Talvez poucos pensem que o padroeiro principal da cidade de Lisboa é Santo António, mas não é. Na verdade, a Câmara Municipal de Lisboa é a proprietária detentora do mosteiro e da Igreja onde Santo António nasceu, mas o seu padroeiro é São Vicente. Sim… é verdade!
Se virmos a bandeira da cidade de Lisboa, vai-nos aparecer uma barca e dois corvos. Porquê? A história diz respeito à fundação de Portugal e será sempre bom relembrar a história para aqueles que têm memória fraca ou para aqueles que contam as histórias ao contrário devemos procurar dar a versão mais fiel aos acontecimentos.
Devemos dizer que São Vicente foi martirizado pelo Império Romano muito antes da fundação de Lisboa. Sabe-se que o seu corpo foi durante muito tempo venerado onde hoje se encontra a Ponta de Sagres, também conhecida como Cabo de São Vicente.
Quando os cruzados vieram libertar os cristãos que viviam sob o domínio árabe, tendo chegado a Lisboa travaram grande luta contra os seus habitantes e defensores. O que não sabiam os cruzados é que estavam a lutar contra muçulmanos e, também, contra cristãos. Muitos cristãos que viviam debaixo do domínio árabe foram mortos pelos cruzados que chegaram a Lisboa.
Quem eram esses cristãos? Eram cristãos de rito moçárabe, isto é, cristãos católicos que não celebram conforme o rito romano – que é o nosso caso, hoje – mas conforme o rito moçárabe. Devo relembrar que o rito moçárabe não tem nada a ver com o islamismo, a não ser uma certa influência no próprio gregoriano e entoação dos cânticos. Hoje, quem visitar a Catedral de Toledo poderá ver o rito moçárabe ser celebrado numa das capelas todos os dias.
Onde hoje sou pároco – a Igreja de São Cristóvão – era, naquele tempo, a Catedral Moçárabe. Para acalmar os moçárabes, que, compreensivelmente, estavam revoltados contra os cruzados, estes mandaram vir o corpo de São Vicente para Lisboa, a fim de acalmar os ânimos daquela comunidade cristã. Eram grandes devotos de São Vicente e, por isso, ficaram-lhes reconhecidos pelo acontecimento.
Conta-se, então, que o corpo de São Vicente, vindo de barco, a partir do Algarve até Lisboa, foi seguido por dois corvos. Por isso, o símbolo de São Vicente é, constantemente, representado com um corvo na própria iconografia. A cidade de Lisboa representou esta história na sua própria bandeira.

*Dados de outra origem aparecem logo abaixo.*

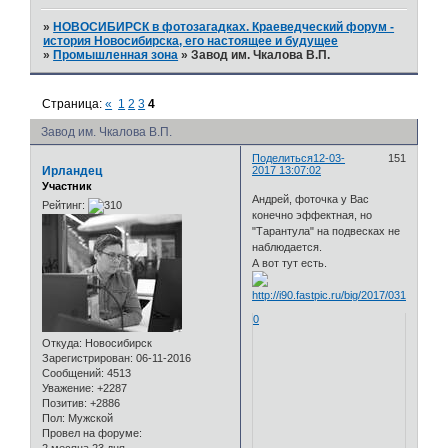
»
НОВОСИБИРСК в фотозагадках. Краеведческий форум -
история Новосибирска, его настоящее и будущее
»
Промышленная зона
»
Завод им. Чкалова В.П.
Страница:
«
1
2
3
4
Завод им. Чкалова В.П.
Поделиться
12-03-
151
Ирландец
2017 13:07:02
Участник
Андрей, фоточка у Вас
Рейтинг:
конечно эффектная, но
"Тарантула" на подвесках не
наблюдается.
А вот тут есть.
0
Откуда:
Новосибирск
Зарегистрирован
: 06-11-2016
Сообщений:
4513
Уважение:
+2287
Позитив:
+2886
Пол:
Мужской
Провел на форуме: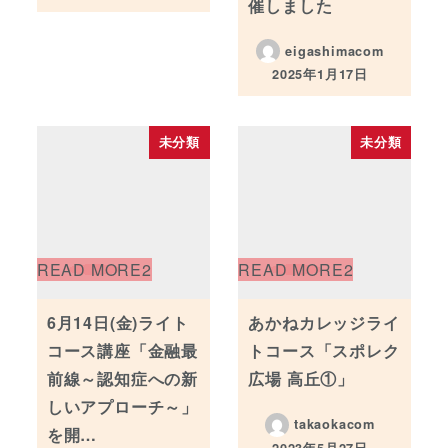
投稿日
催しました
eigashimacom
2025年1月17日
投稿日
未分類
未分類
6月14日(金)ライト
あかねカレッジライ
コース講座「金融最
トコース「スポレク
前線～認知症への新
広場 高丘①」
しいアプローチ～」
takaokacom
を開…
2023年5月27日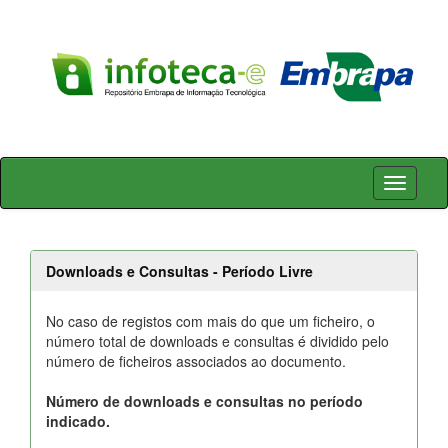
Skip
navigation
Downloads e Consultas - Período Livre
No caso de registos com mais do que um ficheiro, o
número total de downloads e consultas é dividido pelo
número de ficheiros associados ao documento.
Número de downloads e consultas no período
indicado.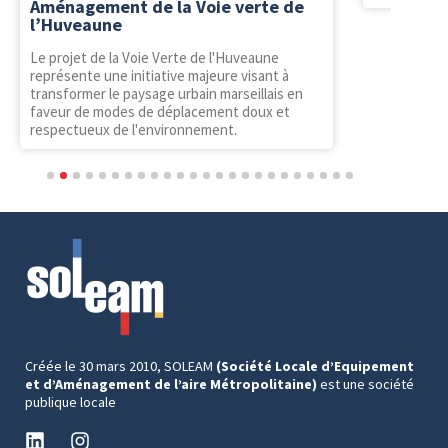
Aménagement de la Voie verte de
l’Huveaune
Le projet de la Voie Verte de l'Huveaune
représente une initiative majeure visant à
transformer le paysage urbain marseillais en
faveur de modes de déplacement doux et
respectueux de l'environnement.
1
2
3
4
5
6
7
8
9
10
11
12
13
14
15
16
17
18
19
20
21
22
23
24
Créée le 30 mars 2010, SOLEAM
(Société Locale d’Equipement
et d’Aménagement de l’aire Métropolitaine)
est une société
publique locale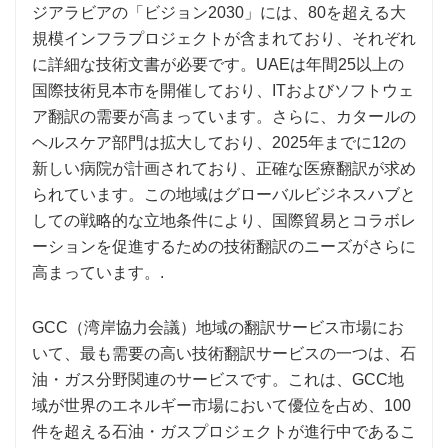
ジアラビアの「ビジョン2030」には、80を超える大
規模インフラプロジェクトが含まれており、それぞれ
に詳細な技術文書が必要です。UAEは年間25以上の
国際技術見本市を開催しており、ITおよびソフトウェ
ア翻訳の需要が高まっています。さらに、カタールの
ヘルスケア部門は拡大しており、2025年までに12の
新しい病院が計画されており、正確な医療翻訳が求め
られています。この地域はグローバルビジネスハブと
しての戦略的な立地条件により、国際貿易とコラボレ
ーションを促進するための技術翻訳のニーズがさらに
高まっています。.
GCC（湾岸協力会議）地域の翻訳サービス市場にお
いて、最も需要の高い技術翻訳サービスの一つは、石
油・ガス分野関連のサービスです。これは、GCC地
域が世界のエネルギー市場において優位を占め、100
件を超える石油・ガスプロジェクトが進行中であるこ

Parece, pois, que faz 850 anos da chegada de São Vicente à cidade de Lisboa e, por isso, iniciam-se, então, os seus festejos. Vai haver várias iniciativas e vão-se preparar muitas conferências e outras coisas culturais. O que devemos de reter na memória não será tanto a chegado do Santo a Lisboa, mas o testemunho da sua própria vida.
São Vicente é, pois, hoje um anúncio vivo de que Deus existe e de que existe, também, a vida eterna. Numa altura em que a Igreja não era para «todos, todos, todos», mas apenas para aqueles que queriam ser fermento, sal e luz, São Vicente decide não apostatar a fé e, por isso, recebe a coroa do martírio.
Eu não sei se estou realmente preparado para dar a minha vida e morrer para dar testemunho de que tenho a vida eterna dentro de mim. Vou dando a vida aos poucos pelo anúncio do evangelho, mas sei que ainda falta entregar totalmente a minha vida ao chegar a morte. Agora, ter a coragem de olhar em frente e deixar que outros me tirem a vida, penso que é de uma sublimidade enorme.
E porque penso isto? Porque aceito muito poucas vezes as injustiças! Entregar a vida à morte para dar testemunho da nossa fé, deve ser a coisa mais difícil que se nos apresenta às nossas vidas. Estou, porém, ciente que está este momento se aproxima cada vez mais.